··· Input data ···

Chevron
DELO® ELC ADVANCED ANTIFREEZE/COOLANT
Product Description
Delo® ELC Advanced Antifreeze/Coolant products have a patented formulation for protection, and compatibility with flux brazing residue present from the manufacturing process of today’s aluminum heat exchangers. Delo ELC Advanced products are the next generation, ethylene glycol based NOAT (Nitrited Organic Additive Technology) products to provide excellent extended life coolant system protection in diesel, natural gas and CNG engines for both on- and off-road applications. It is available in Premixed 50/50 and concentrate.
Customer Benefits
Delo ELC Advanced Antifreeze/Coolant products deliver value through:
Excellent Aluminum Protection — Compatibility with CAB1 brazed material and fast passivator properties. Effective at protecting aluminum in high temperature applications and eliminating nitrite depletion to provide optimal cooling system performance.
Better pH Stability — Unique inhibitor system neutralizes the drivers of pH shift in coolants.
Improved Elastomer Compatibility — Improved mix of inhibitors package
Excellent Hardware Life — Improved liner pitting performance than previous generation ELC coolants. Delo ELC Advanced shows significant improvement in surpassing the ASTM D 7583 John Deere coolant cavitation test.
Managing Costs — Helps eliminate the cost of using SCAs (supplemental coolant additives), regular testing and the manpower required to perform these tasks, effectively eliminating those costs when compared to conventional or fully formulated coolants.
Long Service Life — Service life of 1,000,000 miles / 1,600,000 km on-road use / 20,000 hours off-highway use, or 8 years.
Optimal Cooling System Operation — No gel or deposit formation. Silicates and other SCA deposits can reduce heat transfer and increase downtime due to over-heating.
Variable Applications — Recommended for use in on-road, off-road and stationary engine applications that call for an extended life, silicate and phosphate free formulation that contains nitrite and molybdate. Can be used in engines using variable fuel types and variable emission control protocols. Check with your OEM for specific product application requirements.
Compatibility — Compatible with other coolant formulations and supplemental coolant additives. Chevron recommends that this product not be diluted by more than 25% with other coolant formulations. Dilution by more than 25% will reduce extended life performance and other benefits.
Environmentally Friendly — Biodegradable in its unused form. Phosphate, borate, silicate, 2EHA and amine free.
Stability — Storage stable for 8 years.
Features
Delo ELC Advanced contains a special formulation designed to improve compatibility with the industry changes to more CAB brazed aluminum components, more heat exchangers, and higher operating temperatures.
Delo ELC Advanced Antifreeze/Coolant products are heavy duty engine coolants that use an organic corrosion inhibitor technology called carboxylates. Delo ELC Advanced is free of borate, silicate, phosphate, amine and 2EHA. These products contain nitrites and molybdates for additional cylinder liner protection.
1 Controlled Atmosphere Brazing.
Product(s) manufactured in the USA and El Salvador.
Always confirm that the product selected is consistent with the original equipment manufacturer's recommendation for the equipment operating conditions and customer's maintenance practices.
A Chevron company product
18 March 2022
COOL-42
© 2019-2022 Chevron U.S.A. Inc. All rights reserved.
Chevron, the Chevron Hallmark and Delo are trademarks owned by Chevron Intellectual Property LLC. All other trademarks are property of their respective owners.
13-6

···

> [Task instructions] Write out each line of the data that holds the string "supplemental".

> [Response below]
Managing Costs — Helps eliminate the cost of using SCAs (supplemental coolant additives), regular testing and the manpower required to perform these tasks, effectively eliminating those costs when compared to conventional or fully formulated coolants.
Compatibility — Compatible with other coolant formulations and supplemental coolant additives. Chevron recommends that this product not be diluted by more than 25% with other coolant formulations. Dilution by more than 25% will reduce extended life performance and other benefits.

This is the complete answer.